His mother rubbed his back with alcohol for the better part of an hour, but he went down with a light case of pleurisy the next day anyway. The only thing that kept his father from whaling him was that he was so sick. But the one punishment that would have really been a punishment they didn’t inflict. They never withheld his camera from him. They must have sensed somehow what it would have meant to have it taken away from him.
Then another time he wanted to get a shot of lightning flashing in the sky. This too he wanted to take from directly underneath, as if it were coming down on him. Again he lay on his back, this time in a meadow in the park in the middle of a walloping summer shower, his camera tucked under his chin and a tarpaulin wrapped around the two of them. Most of the flashes bleached the entire sky, they were worthless to the lens, there was no darkness left to differentiate from. Several times it must have struck nearby, he could feel the ground reverberate under him, but he was too taken up to have any time for fear. He must have used up three rolls of film, trying to get what he was after. But, as in the other instance, he finally did get it. Lightning that could be printed and made to last forever.
“Like a live wire, like a filament — you know what I mean? — corkscrewing across the sky.” Then he added wistfully, “I still have it, somewhere.”

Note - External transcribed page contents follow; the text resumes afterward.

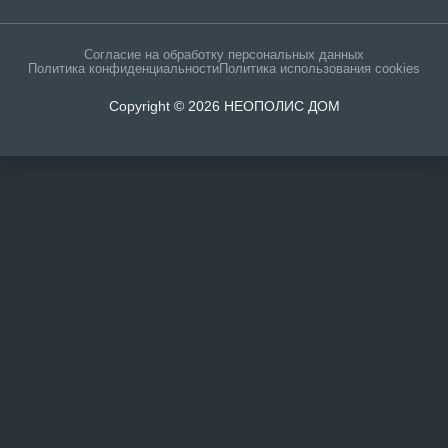
Согласие на обработку персональных данных
Политика конфиденциальности
Политика использования cookies
Copyright © 2026 НЕОПОЛИС ДОМ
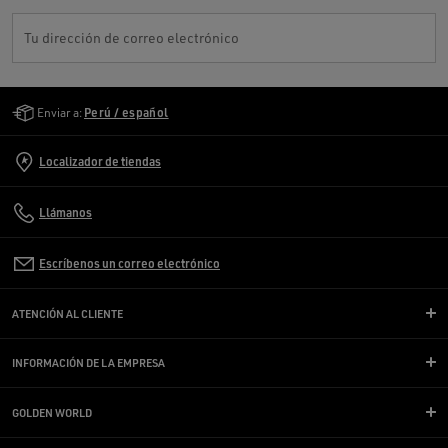
Tu dirección de correo electrónico
Golden Goose Services
Enviar a:
Perú / español
Localizador de tiendas
Llámanos
Escríbenos un correo electrónico
ATENCIÓN AL CLIENTE
INFORMACIÓN DE LA EMPRESA
GOLDEN WORLD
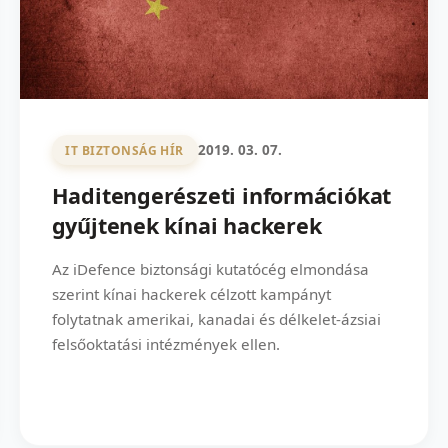
2019. 03. 07.
IT BIZTONSÁG HÍR
Haditengerészeti információkat
gyűjtenek kínai hackerek
Az iDefence biztonsági kutatócég elmondása
szerint kínai hackerek célzott kampányt
folytatnak amerikai, kanadai és délkelet-ázsiai
felsőoktatási intézmények ellen.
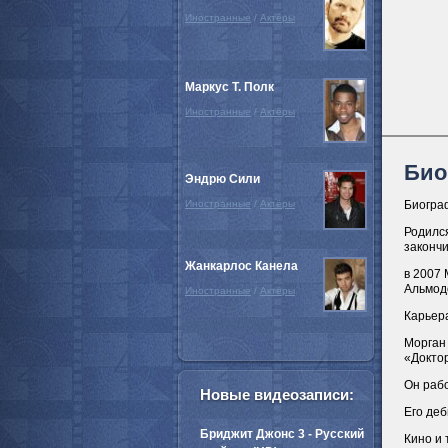
Иностранные
/
Актёры
Маркус Т. Полк
Иностранные
/
Актёры
Био
Эндрю Сили
Иностранные
/
Актёры
Биогра
Родилс
законч
Жанкарлос Канела
в 2007 
Альмодо
Иностранные
/
Актёры
Карьер
Морган
«Доктор
Он рабо
Новые видеозаписи:
Его де
Бриджит Джонс 3 - Русский
Кино и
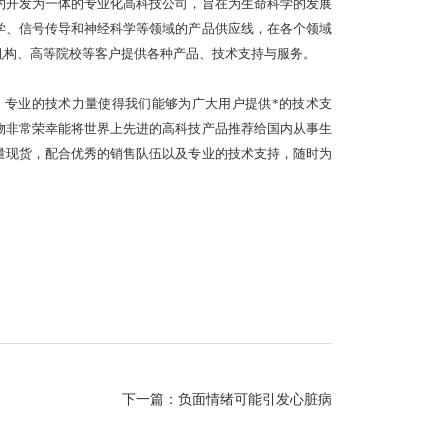
约开发为一体的专业化高科技公司，旨在为生命科学的发展
学、信号传导和神经科学等领域的产品供应线，在各个领域
机构、高等院校等客户提供各种产品、技术支持与服务。
。
专业的技术力量使得我们能够为广大用户提供*的技术支
物非常荣幸能将世界上先进的高科技产品推荐给国内从事生
量现货，配合优秀的销售队伍以及专业的技术支持，随时为
下一篇：
负面情绪可能引发心脏病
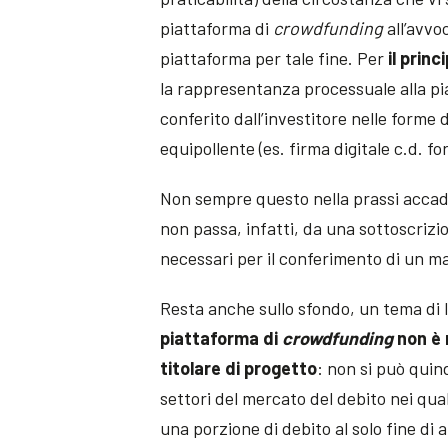
piattaforma di
crowdfunding
all’avvoc
piattaforma per tale fine. Per
il princ
la rappresentanza processuale alla p
conferito dall’investitore nelle forme 
equipollente (es. firma digitale c.d. for
Non sempre questo nella prassi accade
non passa, infatti, da una sottoscrizion
necessari per il conferimento di un man
Resta anche sullo sfondo, un tema di l
piattaforma di
crowdfunding
non è 
titolare di progetto
: non si può quin
settori del mercato del debito nei qual
una porzione di debito al solo fine di 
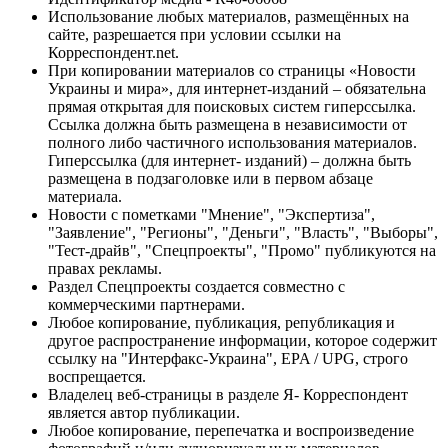
Использование любых материалов, размещённых на
сайте, разрешается при условии ссылки на
Корреспондент.net.
При копировании материалов со страницы «Новости
Украины и мира», для интернет-изданий – обязательна
прямая открытая для поисковых систем гиперссылка.
Ссылка должна быть размещена в независимости от
полного либо частичного использования материалов.
Гиперссылка (для интернет- изданий) – должна быть
размещена в подзаголовке или в первом абзаце
материала.
Новости с пометками "Мнение", "Экспертиза",
"Заявление", "Регионы", "Деньги", "Власть", "Выборы",
"Тест-драйв", "Спецпроекты", "Промо" публикуются на
правах рекламы.
Раздел Спецпроекты создается совместно с
коммерческими партнерами.
Любое копирование, публикация, републикация и
другое распространение информации, которое содержит
ссылку на "Интерфакс-Украина", EPA / UPG, строго
воспрещается.
Владелец веб-страницы в разделе Я- Корреспондент
является автор публикации.
Любое копирование, перепечатка и воспроизведение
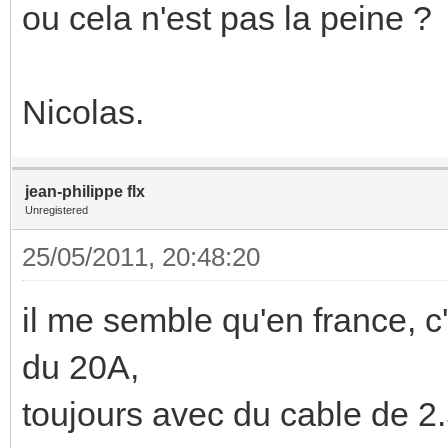
ou cela n'est pas la peine ?
Nicolas.
jean-philippe flx
Unregistered
25/05/2011, 20:48:20
il me semble qu'en france, c
du 20A,
toujours avec du cable de 2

And that was the way it went, all those young years of his. A man wielding a blowtorch, in a puddle of sparks, a fountain blown awry by the breeze, an iron demolition ball at the moment of impact as it sundered a wall, a man riding a crane as seen through the black frame of the opening at the end of a pier. He’d hang around such potentialities by the hour, until he had his shot made. Even drunks sleeping it off in doorways didn’t escape his visual voracity. He kept a patient vigil beside one one late afternoon until a certain slanting ray of sunlight had caught and kindled the empty bottle he held cherished in his arms, and that in turn sent a reflected highlight up into the sleeping face above it. Like someone hovering over the afterglow of the fire that has consumed him. The story the picture told was implicit, but only he had known how to add the one little touch that gave it full expression.
Once he almost lost his life, lying full-length under a parked car making a series of montages of the feet of pedestrians coursing along the sidewalk, when the owner unexpectedly got in and started it.
At the end of his basic schooling, he went to vocational high school and took a course in photography, but there already wasn’t very much they could teach him. Just a little more up-to-dateness in the equipment used and in the processing methods, that was all. He could have taught his teachers how to take an unforgettable picture. But at least it gave him the necessary credentials.
He found the going very hard at first. He got a few jobs as assistant in other people’s photo studios, but the pay wasn’t enough to get along on, and the interesting part of the work, the creative part, wasn’t thrown his way. Sometimes he was little better than an errand boy, bringing back coffee, sweeping the floor, emptying out trays of solution.
He had to take odd jobs, whatever he could find, to tide himself over. Then one summer he managed to get hired on as a stagehand at a summer-stock theater in the country. He’d gone up there originally to work as a waiter at the resort hotel. One week the man who had charge of lighting the plays (they used to do one a week) was hurt in a car crash coming out from the city and stood them up. Herrick talked them into letting him pinch-hit for the absentee, and he turned out such an eye-fluttering job (the play was a natural for trick lighting exercises, anyway: Berkeley Square) that they kept him on from then on.